(Records for processing Opens)
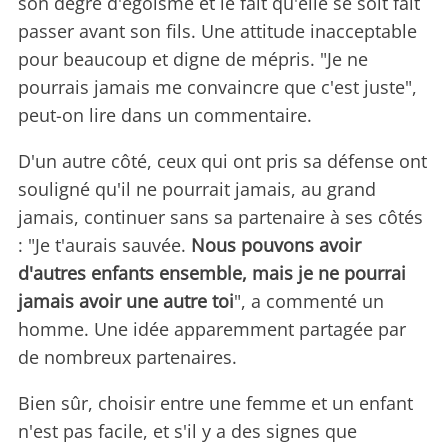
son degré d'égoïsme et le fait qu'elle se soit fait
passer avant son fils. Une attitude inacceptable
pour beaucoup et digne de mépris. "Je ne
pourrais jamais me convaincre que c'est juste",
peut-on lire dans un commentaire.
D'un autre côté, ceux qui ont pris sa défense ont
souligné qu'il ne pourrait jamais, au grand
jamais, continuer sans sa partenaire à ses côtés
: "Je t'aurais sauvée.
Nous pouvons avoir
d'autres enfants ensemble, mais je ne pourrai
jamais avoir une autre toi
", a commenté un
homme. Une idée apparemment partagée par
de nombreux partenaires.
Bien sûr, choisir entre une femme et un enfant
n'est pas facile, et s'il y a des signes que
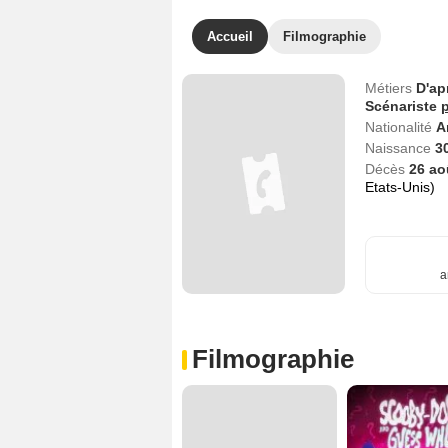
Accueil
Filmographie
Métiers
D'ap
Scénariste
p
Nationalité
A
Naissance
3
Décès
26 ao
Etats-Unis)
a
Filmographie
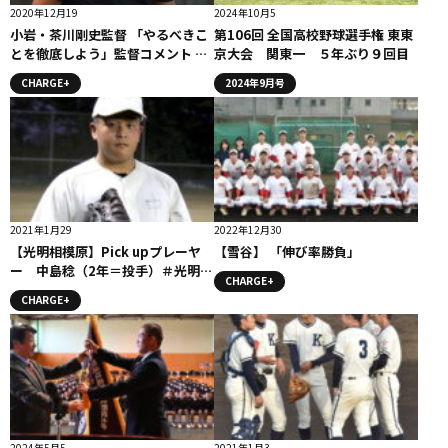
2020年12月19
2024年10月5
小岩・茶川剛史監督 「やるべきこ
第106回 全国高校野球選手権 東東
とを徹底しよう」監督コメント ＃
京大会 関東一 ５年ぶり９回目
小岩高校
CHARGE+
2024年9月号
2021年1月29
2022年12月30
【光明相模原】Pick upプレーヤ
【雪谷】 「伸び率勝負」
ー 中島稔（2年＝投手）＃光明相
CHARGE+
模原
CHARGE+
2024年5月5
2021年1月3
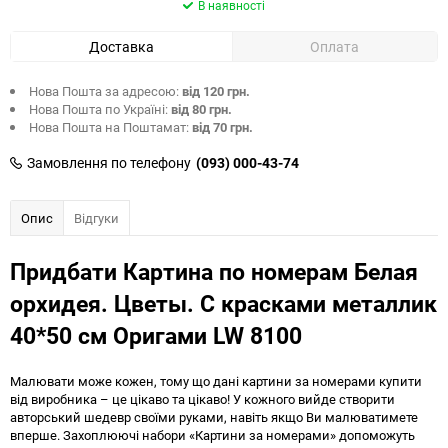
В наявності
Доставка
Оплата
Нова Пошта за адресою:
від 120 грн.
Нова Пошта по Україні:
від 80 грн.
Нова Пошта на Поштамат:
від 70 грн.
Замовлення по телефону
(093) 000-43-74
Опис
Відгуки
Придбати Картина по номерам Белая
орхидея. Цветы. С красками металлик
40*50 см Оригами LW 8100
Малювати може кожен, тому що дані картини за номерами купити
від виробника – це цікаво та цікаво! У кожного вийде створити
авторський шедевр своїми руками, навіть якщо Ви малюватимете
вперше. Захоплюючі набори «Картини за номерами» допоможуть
(Records for processing Closes)
(Records for processing Opens)
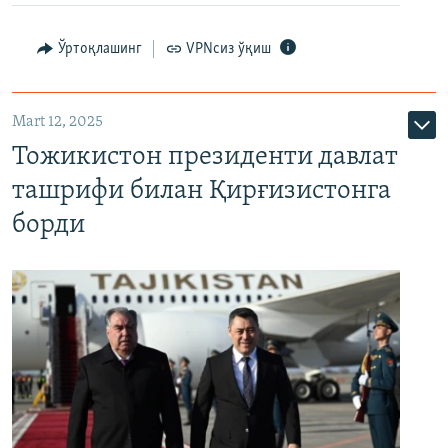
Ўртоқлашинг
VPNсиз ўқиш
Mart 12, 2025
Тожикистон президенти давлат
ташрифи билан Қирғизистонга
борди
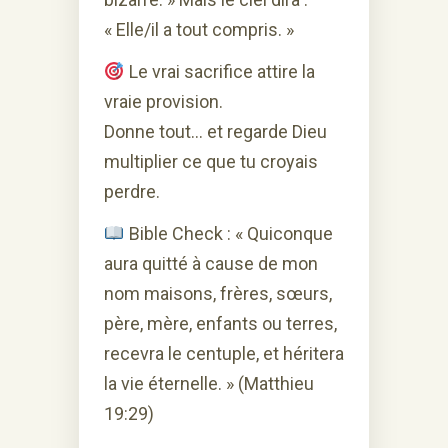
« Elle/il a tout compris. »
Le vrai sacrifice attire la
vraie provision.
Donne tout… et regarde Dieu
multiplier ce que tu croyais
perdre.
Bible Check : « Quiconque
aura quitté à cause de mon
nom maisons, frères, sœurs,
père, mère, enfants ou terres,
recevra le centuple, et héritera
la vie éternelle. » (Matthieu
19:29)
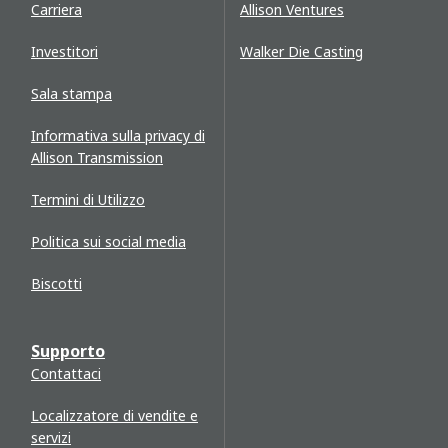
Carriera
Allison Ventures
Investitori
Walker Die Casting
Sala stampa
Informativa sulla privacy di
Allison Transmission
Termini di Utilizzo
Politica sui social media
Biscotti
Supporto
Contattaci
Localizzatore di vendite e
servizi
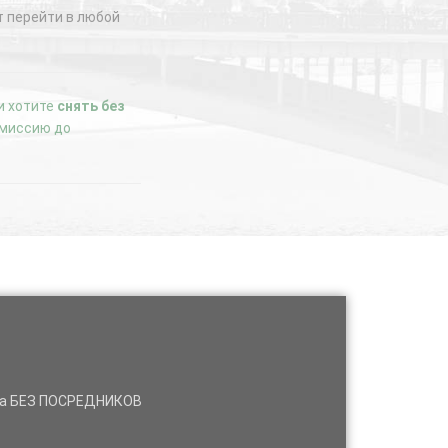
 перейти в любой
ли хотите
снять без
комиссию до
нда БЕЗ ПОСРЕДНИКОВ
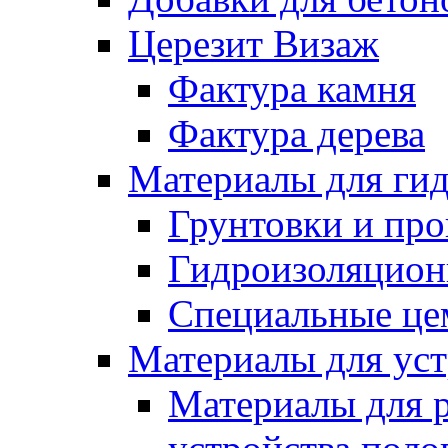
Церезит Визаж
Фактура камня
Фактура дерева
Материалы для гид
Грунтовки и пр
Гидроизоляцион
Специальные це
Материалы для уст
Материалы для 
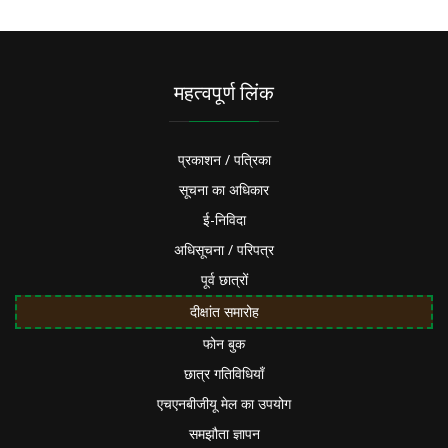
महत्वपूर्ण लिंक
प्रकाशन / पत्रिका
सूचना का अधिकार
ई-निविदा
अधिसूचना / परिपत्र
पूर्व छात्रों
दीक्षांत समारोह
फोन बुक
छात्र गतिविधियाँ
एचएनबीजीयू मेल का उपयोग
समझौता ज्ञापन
(Records for processing Closes)
→ **Instruction**: Copy the stretch of the rows from the line containing "В наявності" through the line containing "орхидея. Цветы. С красками металлик", swapping every "Нова Пошта" for "Укрпошта" and changing nothing else.

→ **Written answer**:
В наявності
Доставка
Оплата
Укрпошта за адресою:
від 120 грн.
Укрпошта по Україні:
від 80 грн.
Укрпошта на Поштамат:
від 70 грн.
Замовлення по телефону
(093) 000-43-74
Опис
Відгуки
Придбати Картина по номерам Белая
орхидея. Цветы. С красками металлик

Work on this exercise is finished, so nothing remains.